The Inn, two decades into the twenty-first century, is a robust institution which looks to the future and respects its past. The conditions laid out by James I in the 1608 charter (confirmed by Her Majesty Queen Elizabeth II in 2008 with a second charter) – to provide education and accommodation for lawyers – remain at the core of the Inn’s mission, and it strives to serve and support its members at all points in their careers. The Inn continues to offer training as well as the educational content of qualifying sessions to augment professional training courses. Beyond Call, it provides training in advocacy and professional ethics, pupillage courses and programmes of lectures for practitioners at all levels.

The Hall, now in its fifth century, continues to sit at the very heart of the Middle Temple’s activities – many of the core educational functions, including the ancient and revived Readings, are performed here, student members are Called to the Bar, and dining, social engagement and revelry continue with as much energy as they did when it was built. The bust of Edmund Plowden, under whose aegis the Hall was built, looks on from the restored east end. In 2002, Shakespeare's Globe staged a performance of Twelfth Night, in commemoration of the quatercentenary of its first recorded performance, in Middle Temple Hall.

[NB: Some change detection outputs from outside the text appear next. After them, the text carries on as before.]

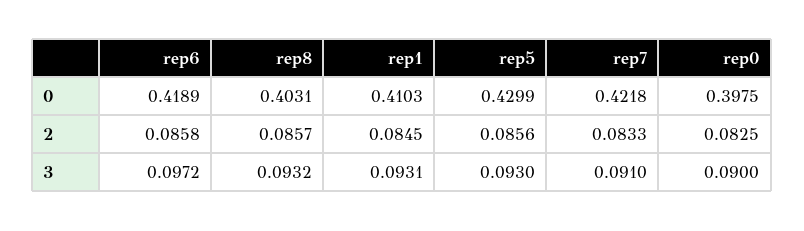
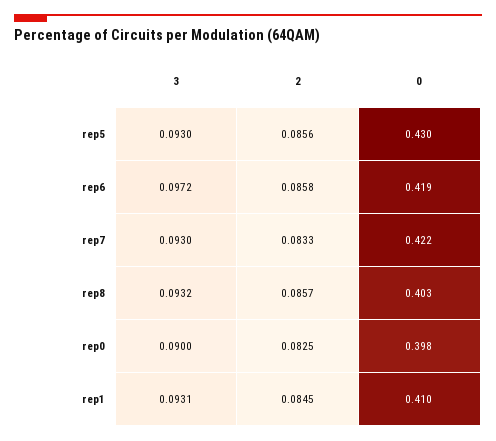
  {
    "rep6": {
      "0": 0.4189,
      "2": 0.0858,
      "3": 0.0972
    },
    "rep8": {
      "0": 0.4031,
      "2": 0.0857,
      "3": 0.0932
    },
    "rep1": {
      "0": 0.4103,
      "2": 0.0845,
      "3": 0.0931
    },
    "rep5": {
      "0": 0.4299,
      "2": 0.0856,
      "3": 0.093
    },
    "rep7": {
      "0": 0.4218,
      "2": 0.0833,
-     "3": 0.091
+     "3": 0.093
    },
    "rep0": {
      "0": 0.3975,
      "2": 0.0825,
      "3": 0.09
    }
  }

In 2009, Prince William, now Prince of Wales, was Called as a Royal Bencher, following in the footsteps of his mother, great-grandmother and great-great-great-grandfather. The old Smoking Room in the Bench Apartments was renamed the Prince's Room in his honour, and following his marriage in 2011 the Inn established the Duke and Duchess of Cambridge Scholarships. His fellow Benchers include leading lights of the legal, academic, political and cultural spheres, as Middle Templars continue to make an enormous contribution across the world.

The Inn continues to develop its properties to meet the changing needs of its members and staff – Edward Maufe’s post-war Library now includes Treasury Offices, a Members’ Lounge, a suite of meeting rooms and a state of the art repository to store the Inn’s historical and modern archives and collection of rare antiquarian books. Chambers buildings continue to be modernised to meet the evolving needs of tenants. This culture of adaptation, though sometimes adopted with reluctance in the past, has sustained the Middle Temple throughout its centuries of history, and will help it to endure when confronted with the challenges of the future.